ReplyDeleteEven the reading suggested by the phrasing of the dichotomy, that a system can be more the result of "nature" than intellectual systems, is ignoring that while the two are factors, their effects may actually be amplified by each other. If a child is born into a poor household, and their intellectual upbringing constantly reminds them of this fact, it is pretty meaningless to say that it was nature's fault they became a radical (I'm just using that term as a placeholder for the range of possibilities). It is also meaningless to say that radicalization was the result of socialization, and act as if the socialization is a process that happens in a vacuum.
Instead, it might be helpful to try to 'trace back' the process to see if one factor is more basic than another (specifically or generally), happening earlier on the causal chain, and so taking the blame if need be.

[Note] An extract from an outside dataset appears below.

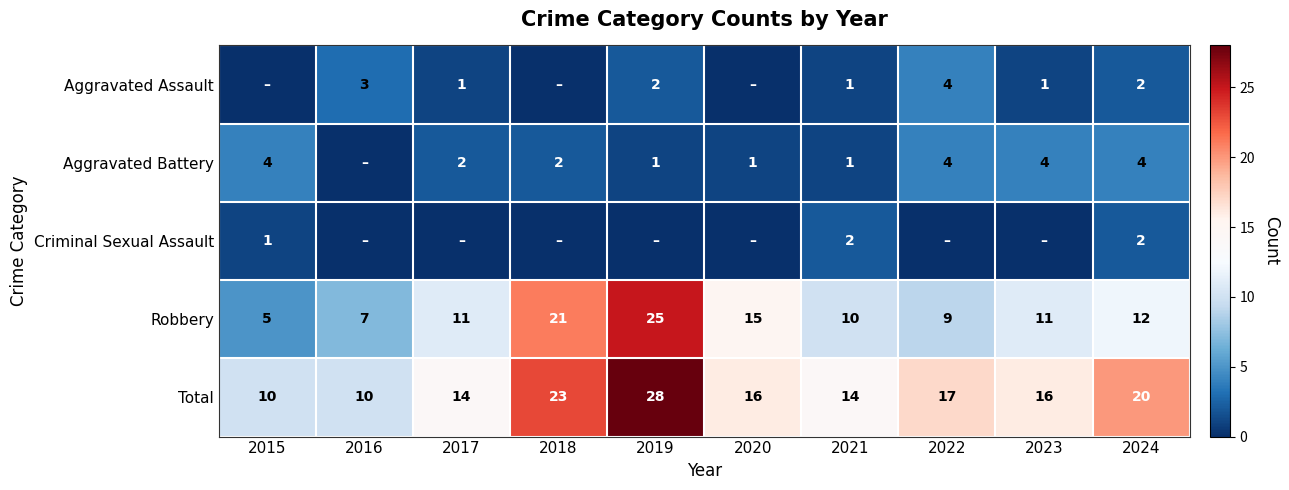

What is the minimum value for Total?

10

This is, actually, one of the major problems scientists and some atheists have - it's very hard to say a given factor is more central (or more ethical, etc.) when they cannot test for it, which is a good sign a scientist should shy away from it, and just let the data do the talking. Unfortunately, they also feel the need to fight ways the data will be interpreted by a person who takes for granted premises our scientist might see as probably bogus, but not provably so. Any time you have an empiricist vs. rationalist (or theist / atheist) angle to things, this will come up.
I don't know enough about the signalling vs. human capital debate to take a guess if this pattern holds, but it seems that it should, at least to some degree.